Laboratory for Information and Decision Systems and Institute for Data, Systems, and Society, Massachusetts Institute of Technology, Cambridge, MA 02139, USA.
Bioinformatics. 2021 Sep 29;37(18):3067-3069. doi: 10.1093/bioinformatics/btab167.
Designing interventions to control gene regulation necessitates modeling a gene regulatory network by a causal graph. Currently, large-scale gene expression datasets from different conditions, cell types, disease states, and developmental time points are being collected. However, application of classical causal inference algorithms to infer gene regulatory networks based on such data is still challenging, requiring high sample sizes and computational resources. Here, we describe an algorithm that efficiently learns the differences in gene regulatory mechanisms between different conditions. Our difference causal inference (DCI) algorithm infers changes (i.e. edges that appeared, disappeared, or changed weight) between two causal graphs given gene expression data from the two conditions. This algorithm is efficient in its use of samples and computation since it infers the differences between causal graphs directly without estimating each possibly large causal graph separately. We provide a user-friendly Python implementation of DCI and also enable the user to learn the most robust difference causal graph across different tuning parameters via stability selection. Finally, we show how to apply DCI to single-cell RNA-seq data from different conditions and cell states, and we also validate our algorithm by predicting the effects of interventions.

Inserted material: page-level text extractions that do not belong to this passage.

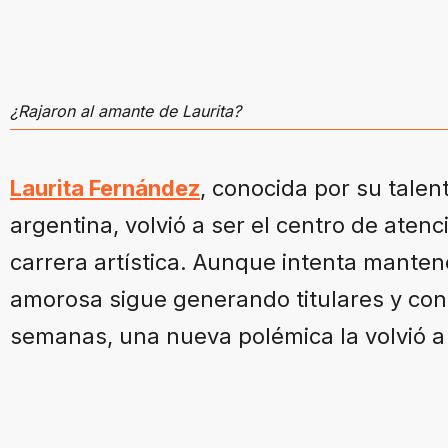
¿Rajaron al amante de Laurita?
Laurita Fernández
, conocida por su talent
argentina, volvió a ser el centro de aten
carrera artística. Aunque intenta mantene
amorosa sigue generando titulares y cont
semanas, una nueva polémica la volvió a 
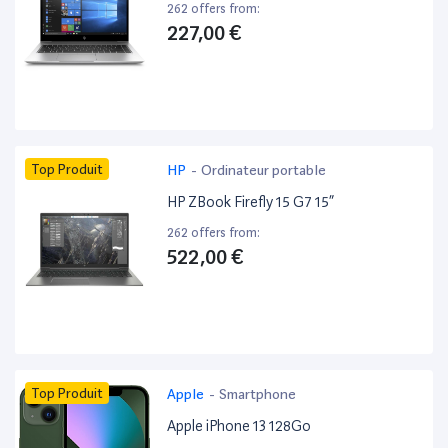
262 offers from:
227,00 €
Top Produit
HP
-
Ordinateur portable
HP ZBook Firefly 15 G7 15”
262 offers from:
522,00 €
Top Produit
Apple
-
Smartphone
Apple iPhone 13 128Go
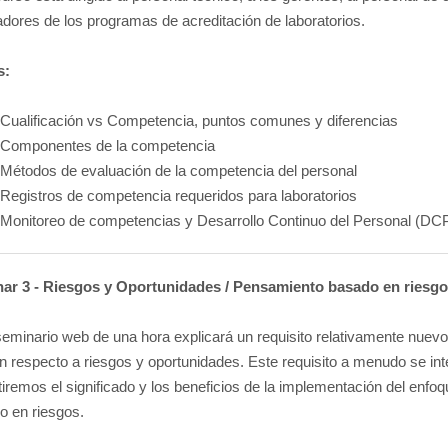
dores de los programas de acreditación de laboratorios.
s:
Cualificación vs Competencia, puntos comunes y diferencias
Componentes de la competencia
Métodos de evaluación de la competencia del personal
Registros de competencia requeridos para laboratorios
Monitoreo de competencias y Desarrollo Continuo del Personal (DC
ar 3 - Riesgos y Oportunidades / Pensamiento basado en riesgo
seminario web de una hora explicará un requisito relativamente nuev
n respecto a riesgos y oportunidades. Este requisito a menudo se int
iremos el significado y los beneficios de la implementación del enf
o en riesgos.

Python package freely available at http://uhlerlab.github.io/causaldag/dci.
Supplementary data are available at Bioinformatics online.
为了控制基因调控,需要通过因果图对基因调控网络进行建模。目前,正在收集来自不同条件、细胞类型、疾病状态和发育时间点的大规模基因表达数据集。然而,基于这些数据应用经典因果推理算法来推断基因调控网络仍然具有挑战性,需要大量的样本和计算资源。在这里,我们描述了一种能够有效学习不同条件下基因调控机制差异的算法。我们的差异因果推理(DCI)算法根据两种条件下的基因表达数据推断两个因果图之间的差异(即出现、消失或权重变化的边)。该算法在样本和计算使用方面效率很高,因为它直接推断因果图之间的差异,而无需分别估计每个可能较大的因果图。我们提供了一个用户友好的 Python 实现 DCI,并允许用户通过稳定性选择学习不同调参下最稳健的差异因果图。最后,我们展示了如何将 DCI 应用于来自不同条件和细胞状态的单细胞 RNA-seq 数据,并通过预测干预效果来验证我们的算法。
可在 http://uhlerlab.github.io/causaldag/dci 上免费获得 Python 包。
补充数据可在生物信息学在线获得。